La composition des classes va changer

« Le groupe classe va évoluer », a annoncé Jean-Michel Blanquer. Car les élèves d’une même classe auront des spécialités différentes. Ce qui risque d’être un casse-tête pour composer les emplois du temps. Ce que n’a pas voulu reconnaître le ministre : « C’est aussi la porte ouverte à des initiatives organisationnelles », a-t-il assuré.

Un nouvel enseignement « humanités scientifiques et numériques » apparaît

« On va mettre l’accent sur la culture scientifique commune de tous les élèves », a expliqué le ministre. Cet enseignement vise à apprendre le codage aux élèves, à leur inculquer un raisonnement scientifique et à leur enseigner les grandes enjeux technologiques de notre temps (bioéthique, intelligence artificielle, réchauffement climatique...). Cette idée figurait déjà dans le rapport Mathiot. Un enseignement qui sera assuré par des profs de maths, de physique, de philosophie ou d’histoire-géo, selon le ministre. 

Un temps dédié à l’orientation est instauré

Les erreurs d’orientation pénalisent beaucoup trop d’étudiants en première année . Pour changer la donne, le ministère de l’Education a décidé de donner du temps aux élèves pour penser à leur avenir. Une heure et demie par semaine sera en outre consacrée à l’orientation.

De nouvelles options voient le jour

Le lycéen pourra en suivre une en Première, deux en Terminale, à raison de trois heures par semaine.

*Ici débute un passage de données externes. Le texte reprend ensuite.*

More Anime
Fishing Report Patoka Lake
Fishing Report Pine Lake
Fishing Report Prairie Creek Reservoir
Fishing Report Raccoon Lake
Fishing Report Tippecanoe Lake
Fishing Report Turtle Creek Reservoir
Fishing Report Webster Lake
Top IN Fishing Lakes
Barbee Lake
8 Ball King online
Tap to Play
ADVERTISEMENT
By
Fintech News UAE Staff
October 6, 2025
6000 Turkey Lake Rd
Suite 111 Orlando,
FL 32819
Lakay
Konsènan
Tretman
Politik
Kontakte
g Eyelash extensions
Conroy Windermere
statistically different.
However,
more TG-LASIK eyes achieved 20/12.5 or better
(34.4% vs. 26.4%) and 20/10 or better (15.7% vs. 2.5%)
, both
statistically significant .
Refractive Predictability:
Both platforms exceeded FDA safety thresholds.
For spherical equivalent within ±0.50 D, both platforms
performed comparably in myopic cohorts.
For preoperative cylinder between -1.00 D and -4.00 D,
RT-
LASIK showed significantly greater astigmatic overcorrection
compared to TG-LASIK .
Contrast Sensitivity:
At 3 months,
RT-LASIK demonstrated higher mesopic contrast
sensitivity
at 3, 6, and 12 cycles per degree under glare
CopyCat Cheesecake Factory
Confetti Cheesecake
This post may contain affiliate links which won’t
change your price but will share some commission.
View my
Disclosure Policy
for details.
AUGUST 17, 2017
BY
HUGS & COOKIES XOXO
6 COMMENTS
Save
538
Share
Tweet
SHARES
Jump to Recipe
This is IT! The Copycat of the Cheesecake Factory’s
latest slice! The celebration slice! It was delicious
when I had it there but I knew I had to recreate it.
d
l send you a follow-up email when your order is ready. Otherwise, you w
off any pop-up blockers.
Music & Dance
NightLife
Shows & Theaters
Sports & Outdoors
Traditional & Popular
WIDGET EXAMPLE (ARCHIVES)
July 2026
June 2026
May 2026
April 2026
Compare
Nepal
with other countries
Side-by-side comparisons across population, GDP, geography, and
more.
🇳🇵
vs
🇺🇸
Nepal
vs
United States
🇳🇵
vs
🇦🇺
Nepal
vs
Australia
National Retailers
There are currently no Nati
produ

Il pourra choisir entre le latin, le grec, le sport ou une troisième langue vivante. Mais grandes nouveautés, en Terminale de nouvelles options apparaissent : droit et grands enjeux du monde contemporain, mathématiques expertes et maths complémentaires. Ces deux options de maths s’adressent notamment à ceux qui veulent faire médecine ou une classe prépa scientifique.

Les programmes vont être revus

A compter de la rentrée 2019, les programmes de Première et Terminale vont être revisités. L’objectif pour le ministère est qu’il s préparent davantage les élèves à ce qui les attend dans l’enseignement supérieur. « Nous voulons que nos élèves en préparant le bac, se préparent à ce qui va les faire réussir ensuite », a martelé Jean-Michel Blanquer.

Un meilleur accompagnement de l’élève en classe de seconde

Un test numérique de positionnement sera imposé à tous les élèves en début d’année pour pouvoir situer le niveau de chacun en maths et en Français. Du coup, en fonction des résultats, les élèves les plus en difficultés se verront proposer un accompagnement personnalisé tout au long de l’année, concentré sur la maîtrise de l’expression écrite et orale.

Les lycéens auront des cours en juin

C’était l’un des objectifs de la réforme du bac et du lycée : recupérer une partie du mois de juin, pour faire en sorte que les lycéens de Seconde et de Première ne soient pas en vacances dès le mois de mai. « Le fait qu’il y ait moins d’épreuves va permettre de reconquérir une partie du moins de juin, en restaurant plusieurs semaines de cours pour les lycéens. Cela permettra aux enseignants d’arrêter de courir pour boucler le  programme scolaire », estime Philippe Tournier.